Dataset records:
____
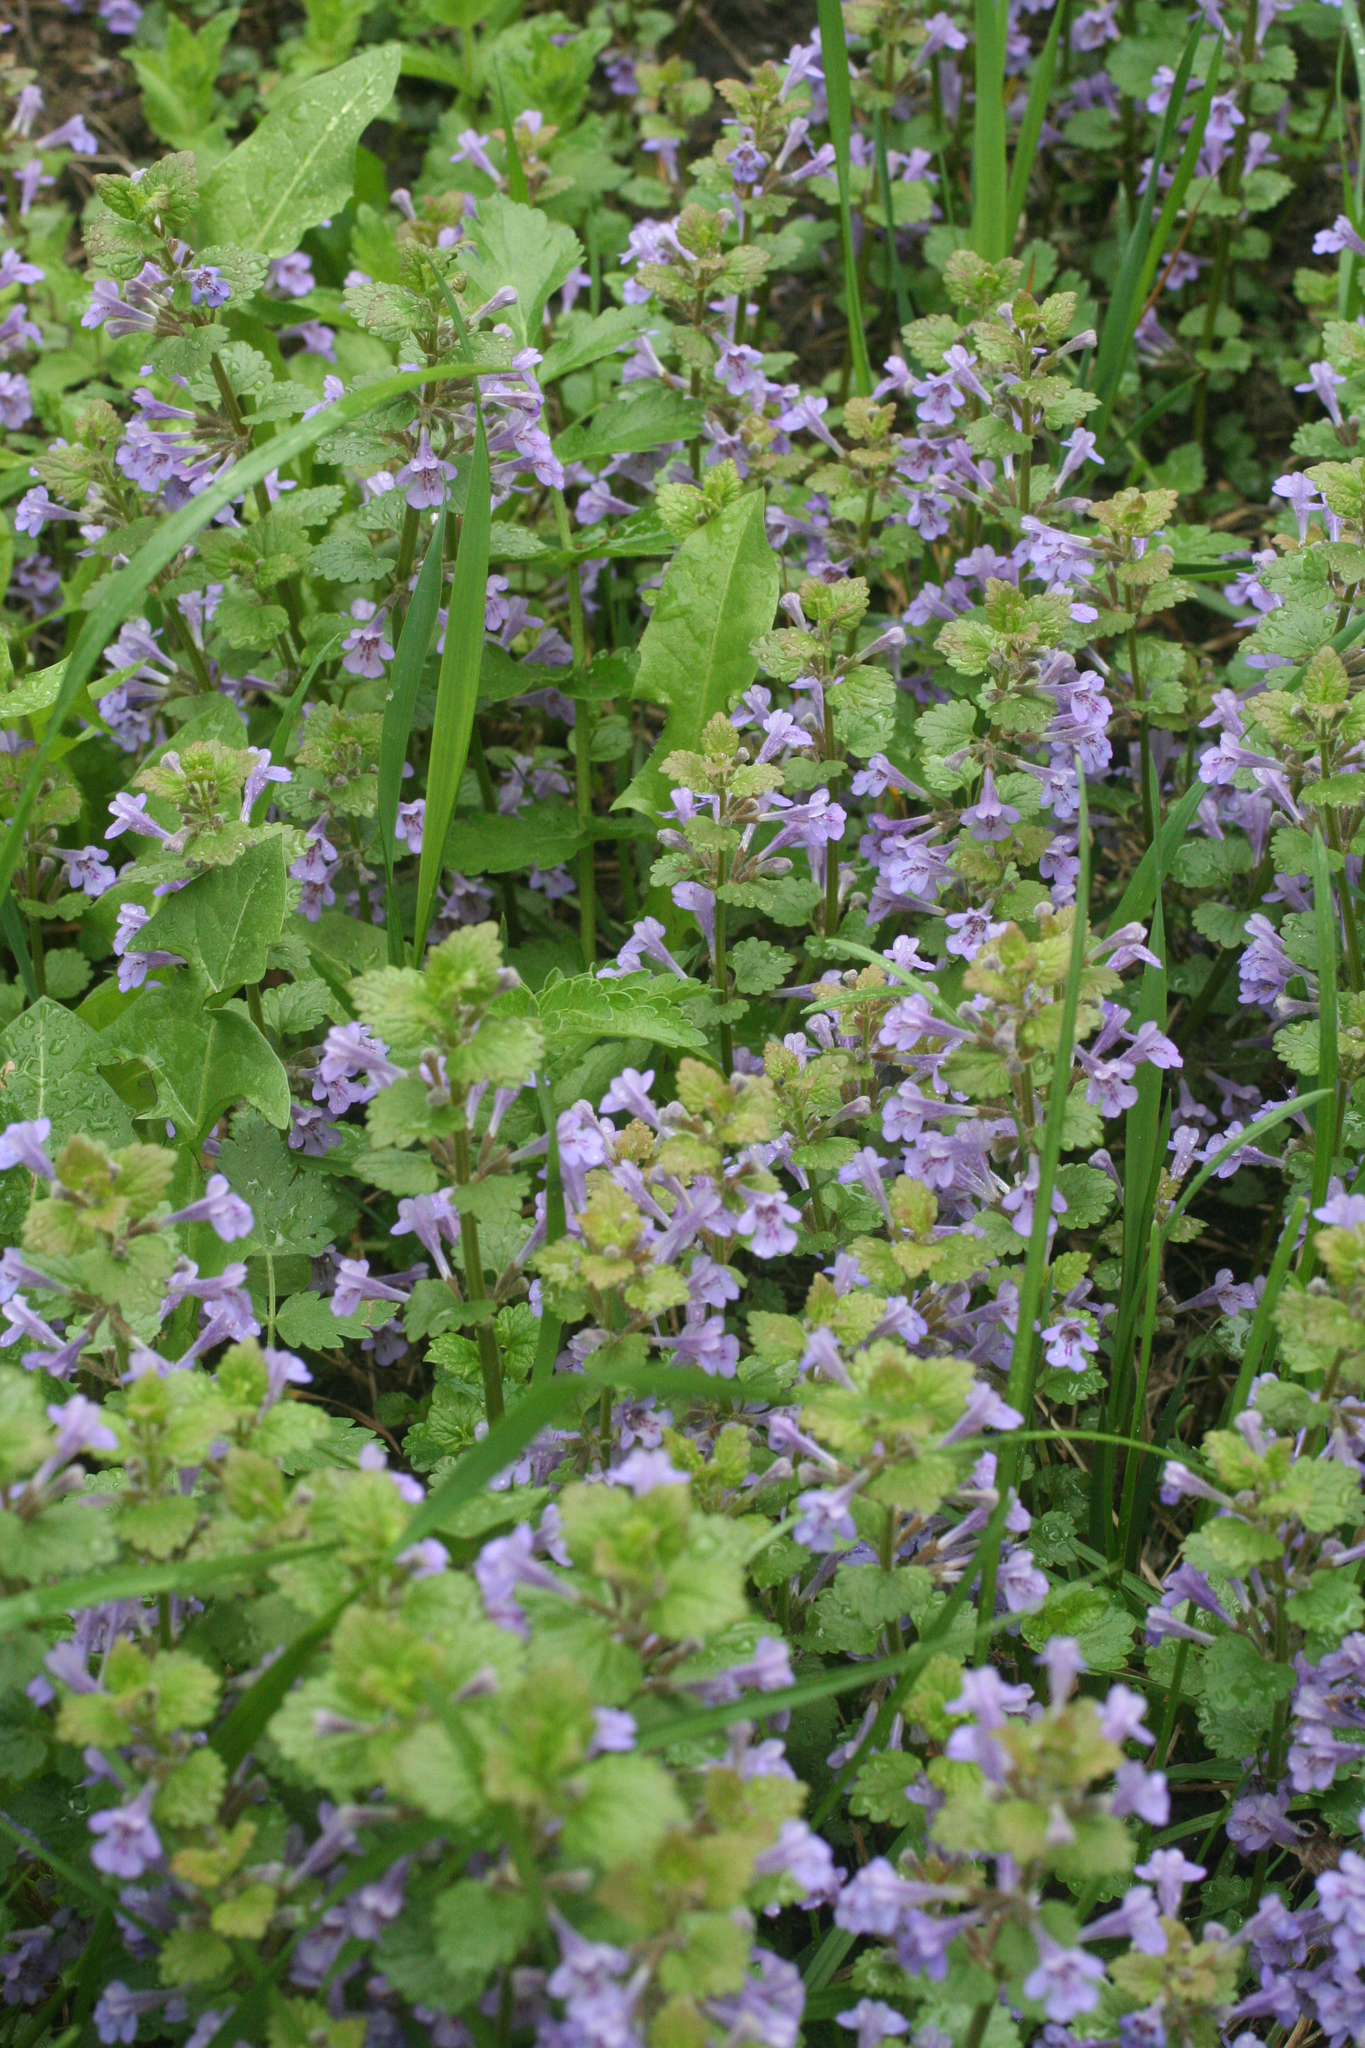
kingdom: Plantae
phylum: Tracheophyta
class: Magnoliopsida
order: Lamiales
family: Lamiaceae
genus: Glechoma
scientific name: Glechoma hederacea
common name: Ground ivy
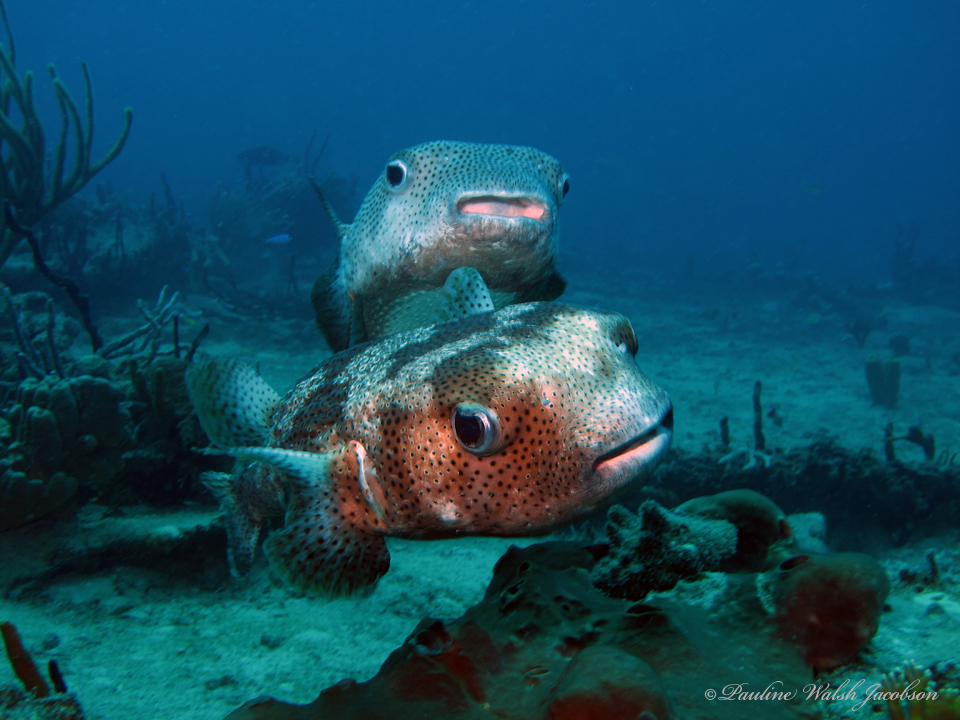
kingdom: Animalia
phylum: Chordata
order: Tetraodontiformes
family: Diodontidae
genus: Diodon
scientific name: Diodon hystrix
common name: Giant porcupinefish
____
[Direction] Please give every line of the listing above as a JSON list of strings, one string per line, with blank lines and the pictures left out.

[Task solution]
[
  "kingdom: Plantae",
  "phylum: Tracheophyta",
  "class: Magnoliopsida",
  "order: Lamiales",
  "family: Lamiaceae",
  "genus: Glechoma",
  "scientific name: Glechoma hederacea",
  "common name: Ground ivy",
  "kingdom: Animalia",
  "phylum: Chordata",
  "order: Tetraodontiformes",
  "family: Diodontidae",
  "genus: Diodon",
  "scientific name: Diodon hystrix",
  "common name: Giant porcupinefish"
]